Why This Matters for Optimization
Mean-variance optimizers are exquisitely sensitive to expected return inputs. A 1% shift in your assumed return for one asset can produce double-digit shifts in the optimal weight assigned to it. This is the well-known "error maximization" property of unconstrained mean-variance optimization, documented by Michaud and others as far back as the late 1980s.
The optimizer is doing exactly what you asked it to do. You told it that asset A is expected to return 8% and asset B is expected to return 6%. It allocates accordingly. The problem is that your confidence in those numbers does not match the confidence the optimizer is imputing to them. The output looks precise. The input was noise.
An optimizer is not a forecasting tool. It is a magnifier. Feed it precise inputs and it produces useful portfolios. Feed it noisy inputs and it produces precise-looking noise.
What to Build Around Instead
The inputs we can estimate well are variance and covariance. The inputs we cannot estimate well are expected returns. A portfolio construction process that respects this asymmetry will lean on the things it can measure and minimize its dependence on the things it cannot.

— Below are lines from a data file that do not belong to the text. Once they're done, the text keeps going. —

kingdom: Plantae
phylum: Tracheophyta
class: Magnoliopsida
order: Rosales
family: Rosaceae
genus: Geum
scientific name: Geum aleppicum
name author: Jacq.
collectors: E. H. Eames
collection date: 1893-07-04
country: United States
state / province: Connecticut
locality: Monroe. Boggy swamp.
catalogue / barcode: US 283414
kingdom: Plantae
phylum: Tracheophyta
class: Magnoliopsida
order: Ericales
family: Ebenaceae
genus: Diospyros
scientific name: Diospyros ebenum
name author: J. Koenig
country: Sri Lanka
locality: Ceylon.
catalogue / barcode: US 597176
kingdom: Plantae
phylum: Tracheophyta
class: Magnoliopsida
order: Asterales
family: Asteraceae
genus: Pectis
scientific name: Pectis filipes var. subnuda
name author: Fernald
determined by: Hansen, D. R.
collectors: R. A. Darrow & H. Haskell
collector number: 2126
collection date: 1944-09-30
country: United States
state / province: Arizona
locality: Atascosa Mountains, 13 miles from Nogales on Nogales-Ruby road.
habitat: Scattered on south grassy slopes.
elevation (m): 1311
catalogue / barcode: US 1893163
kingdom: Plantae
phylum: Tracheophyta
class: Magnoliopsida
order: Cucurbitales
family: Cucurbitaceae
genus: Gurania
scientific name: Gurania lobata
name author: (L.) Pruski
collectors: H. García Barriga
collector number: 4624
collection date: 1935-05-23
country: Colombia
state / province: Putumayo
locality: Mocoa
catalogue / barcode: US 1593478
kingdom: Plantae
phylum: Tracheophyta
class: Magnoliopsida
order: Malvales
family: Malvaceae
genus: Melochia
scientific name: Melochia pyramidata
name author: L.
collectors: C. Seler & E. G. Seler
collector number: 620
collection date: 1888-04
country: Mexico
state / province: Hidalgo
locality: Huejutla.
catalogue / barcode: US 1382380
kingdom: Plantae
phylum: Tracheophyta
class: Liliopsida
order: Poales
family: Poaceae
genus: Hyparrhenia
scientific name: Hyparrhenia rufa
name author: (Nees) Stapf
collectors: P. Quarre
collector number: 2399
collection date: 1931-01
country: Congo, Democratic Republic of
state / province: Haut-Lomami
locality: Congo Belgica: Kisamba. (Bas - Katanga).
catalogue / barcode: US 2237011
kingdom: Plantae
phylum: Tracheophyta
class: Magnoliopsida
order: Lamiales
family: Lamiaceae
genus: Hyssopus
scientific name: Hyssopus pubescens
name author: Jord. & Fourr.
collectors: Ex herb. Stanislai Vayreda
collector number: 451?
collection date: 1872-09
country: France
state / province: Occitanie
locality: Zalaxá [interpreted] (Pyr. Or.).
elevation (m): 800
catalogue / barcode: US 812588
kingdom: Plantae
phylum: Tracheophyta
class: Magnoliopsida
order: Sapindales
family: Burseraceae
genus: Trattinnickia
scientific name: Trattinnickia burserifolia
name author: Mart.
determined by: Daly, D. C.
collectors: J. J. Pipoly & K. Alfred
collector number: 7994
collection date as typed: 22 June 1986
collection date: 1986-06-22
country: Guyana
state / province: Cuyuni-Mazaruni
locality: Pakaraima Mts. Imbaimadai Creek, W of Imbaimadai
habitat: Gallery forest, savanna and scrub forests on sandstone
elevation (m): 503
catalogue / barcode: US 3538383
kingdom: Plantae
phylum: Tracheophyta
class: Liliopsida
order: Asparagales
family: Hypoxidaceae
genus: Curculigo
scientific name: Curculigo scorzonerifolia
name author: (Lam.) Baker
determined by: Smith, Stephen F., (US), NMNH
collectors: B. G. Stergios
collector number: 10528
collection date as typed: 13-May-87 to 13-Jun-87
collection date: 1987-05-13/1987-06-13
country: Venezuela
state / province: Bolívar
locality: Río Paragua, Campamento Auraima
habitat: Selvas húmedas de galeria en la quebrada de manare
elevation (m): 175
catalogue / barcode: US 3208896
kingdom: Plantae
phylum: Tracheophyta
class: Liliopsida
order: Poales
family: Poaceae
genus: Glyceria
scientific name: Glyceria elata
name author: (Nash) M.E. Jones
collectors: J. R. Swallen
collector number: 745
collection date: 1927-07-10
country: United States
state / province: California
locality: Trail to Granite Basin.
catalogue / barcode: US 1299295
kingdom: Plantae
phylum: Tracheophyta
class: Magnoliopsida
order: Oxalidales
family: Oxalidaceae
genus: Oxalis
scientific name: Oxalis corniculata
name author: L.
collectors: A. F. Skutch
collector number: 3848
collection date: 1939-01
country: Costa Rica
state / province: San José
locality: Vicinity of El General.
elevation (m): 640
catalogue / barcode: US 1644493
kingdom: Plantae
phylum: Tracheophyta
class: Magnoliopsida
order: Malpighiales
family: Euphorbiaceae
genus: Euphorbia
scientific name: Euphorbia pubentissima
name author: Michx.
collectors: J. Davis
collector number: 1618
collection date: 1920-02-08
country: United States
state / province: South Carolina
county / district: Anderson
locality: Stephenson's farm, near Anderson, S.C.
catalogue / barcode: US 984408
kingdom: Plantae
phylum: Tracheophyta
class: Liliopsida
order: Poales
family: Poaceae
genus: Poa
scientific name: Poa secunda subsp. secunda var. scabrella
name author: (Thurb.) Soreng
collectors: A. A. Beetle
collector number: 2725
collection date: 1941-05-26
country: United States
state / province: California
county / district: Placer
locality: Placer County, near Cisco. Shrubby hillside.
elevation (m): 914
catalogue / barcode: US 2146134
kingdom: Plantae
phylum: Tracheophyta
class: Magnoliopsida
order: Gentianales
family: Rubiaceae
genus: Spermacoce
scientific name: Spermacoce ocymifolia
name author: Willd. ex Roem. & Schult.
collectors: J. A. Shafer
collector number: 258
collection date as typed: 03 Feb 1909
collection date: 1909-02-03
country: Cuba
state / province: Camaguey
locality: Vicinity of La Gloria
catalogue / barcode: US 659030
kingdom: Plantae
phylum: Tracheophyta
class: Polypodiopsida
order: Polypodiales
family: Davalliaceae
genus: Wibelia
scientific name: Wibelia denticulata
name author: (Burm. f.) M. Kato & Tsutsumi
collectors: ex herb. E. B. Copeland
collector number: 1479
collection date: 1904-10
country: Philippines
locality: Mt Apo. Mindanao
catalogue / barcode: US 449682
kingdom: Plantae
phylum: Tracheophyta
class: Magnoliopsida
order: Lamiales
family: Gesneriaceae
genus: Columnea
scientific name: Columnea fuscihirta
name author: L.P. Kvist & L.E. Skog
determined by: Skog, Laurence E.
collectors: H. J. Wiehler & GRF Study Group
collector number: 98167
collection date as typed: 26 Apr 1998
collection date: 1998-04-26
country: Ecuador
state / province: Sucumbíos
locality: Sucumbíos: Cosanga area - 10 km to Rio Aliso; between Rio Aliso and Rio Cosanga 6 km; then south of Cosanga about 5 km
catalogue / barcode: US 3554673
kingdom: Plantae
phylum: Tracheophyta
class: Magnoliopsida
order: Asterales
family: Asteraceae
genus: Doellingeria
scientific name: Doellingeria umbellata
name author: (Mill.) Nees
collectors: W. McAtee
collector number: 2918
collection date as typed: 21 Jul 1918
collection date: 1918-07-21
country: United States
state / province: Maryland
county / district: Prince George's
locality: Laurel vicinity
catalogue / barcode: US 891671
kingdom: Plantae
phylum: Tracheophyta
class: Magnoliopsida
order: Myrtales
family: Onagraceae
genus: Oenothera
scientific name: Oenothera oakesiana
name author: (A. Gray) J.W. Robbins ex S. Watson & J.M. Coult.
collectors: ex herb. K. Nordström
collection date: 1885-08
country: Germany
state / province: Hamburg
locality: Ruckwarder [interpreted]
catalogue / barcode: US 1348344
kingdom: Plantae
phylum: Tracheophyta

This is the logic behind several approaches we use:
- Risk-based weighting — minimum variance, risk parity, hierarchical risk parity — uses only the covariance matrix. It does not require any return forecast. It produces portfolios that are well-behaved in the risk dimension, where our data is strong.
- Black-Litterman starts from the market-implied returns and incorporates investor views only when those views are explicitly held and parameterized with a confidence level. The default behavior, in the absence of views, is the market portfolio — not a forecast.
- Regime-conditioned allocation adjusts exposures based on the current market environment without requiring a point estimate of future returns. The signal is the regime, not the forecast.
None of these approaches claims to predict next year's returns. They are constructed precisely to be robust to the fact that no one can.
The Forecast We Do Trust
There is one return-related quantity we do treat as reasonably estimable: the unconditional risk premium of a broad asset class over a long horizon. Over thirty-plus year windows, equities have produced a positive premium over cash. Long-duration government bonds have produced a positive premium over short-duration bills during many — but not all — regimes. These are weak forecasts, in the sense that the confidence intervals are wide, but they are not zero-information.
The right question is not "what will this asset return next year." The right question is "how should I size my exposures given how confident I actually am about each input."
That reframing changes the whole portfolio construction problem. You stop asking the data to tell you something it cannot tell you. You start asking it to tell you something it can — how things have moved together, how that movement has changed across regimes, and where you can build durable diversification given those facts. The portfolio that results is less dependent on prediction. It is more dependent on structure. That is the trade we are happy to make.
This piece discusses portfolio construction methodology for educational purposes. Referenced research findings describe historical outcomes and do not guarantee future results. This does not constitute investment advice. This does not create an advisory relationship.